Netanyahu is trying to delay any breakup for as long as possible, fearing that public anger over his failure to prevent the October 7 attacks and to free more hostages could lead to an electoral wipeout. Some suggest he wants to hold on until the U.S. elections in November, hoping that former President Donald Trump might replace Biden in the White House.
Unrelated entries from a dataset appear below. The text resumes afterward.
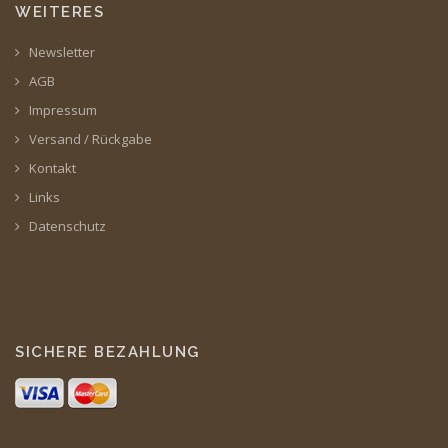
WEITERES
Newsletter
AGB
Impressum
Versand / Rückgabe
Kontakt
Links
Datenschutz
SICHERE BEZAHLUNG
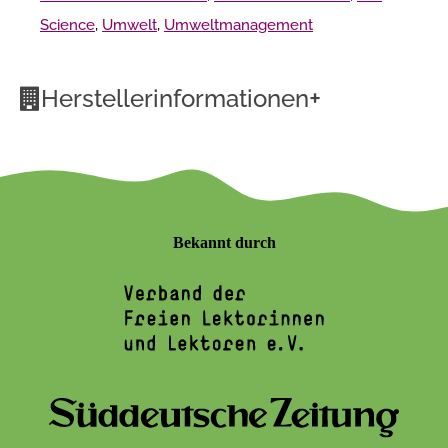
Science
,
Umwelt
,
Umweltmanagement
+
Herstellerinformationen
Bekannt durch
Internal Dissent and External Pressures Threaten Netanyahu’s Government
Internal Dissent and External Pressures Threaten Netanyahu’s Government© Getty Images/Amir Levy

Netanyahu's Strategic Maneuvering

Despite the turmoil, Netanyahu remains confident in his political skills. An anonymous Israeli official indicated that Netanyahu is prepared to leverage the situation to his advantage, hoping to delay any governmental collapse until the U.S. elections in November, where he anticipates potential changes in American leadership could favor his position.

“He may not excel at military strategy, but he does excel at political maneuvering,” the official said. “You can’t count him out.”

Recent opinion polls show a slight improvement in Netanyahu's standing, with a narrow lead over Gantz. Although he remains unpopular overall, this marginal lead provides him with some leverage. U.S. officials remain skeptical that Gantz’s ultimatum alone will force Netanyahu’s hand, but they acknowledge that his exit could exacerbate the fractious dynamics within the war cabinet.

The Future of Netanyahu's Leadership

U.S. officials observing the situation have reported frequent infighting among Israeli politicians, with Netanyahu’s former national security adviser, Yaakov Amidror, disputing claims of dysfunction. Amidror asserts that the war cabinet has achieved consensus on major issues, including the offensive in southern Gaza, and that Gantz’s ultimatum is politically motivated rather than strategy-driven.

“They will name another war cabinet,” Amidror commented. “What he is doing is not about the war — it’s about politics.”

Israeli analysts believe that Gantz’s ultimatum could prompt other rivals within Netanyahu’s party to challenge his leadership. A recent poll by Hebrew University revealed that a significant portion of Likud voters are prepared to withhold their support if Netanyahu leads the party into new elections. Talshir predicts that a right-wing candidate other than Netanyahu would likely have more appeal than center-right figures such as Gantz or opposition leader Yair Lapid.

“It’s not going to be Netanyahu versus Gantz,” Talshir said. “It’s going to be someone else representing the right wing.”

Likud’s Internal Dynamics

Likud operatives are closely monitoring the situation, particularly for signs that Gallant might make a direct bid for leadership. Gallant’s office has remained silent on the matter, but speculation continues to grow about his ambitions.

“The key to bringing Bibi down is inside of Likud,” said the Israeli official, using Netanyahu’s nickname. “And the key to Likud is Gallant.”

As the political landscape in Israel remains tumultuous, Netanyahu’s ability to navigate the internal and external pressures will determine the future of his leadership and the stability of his government.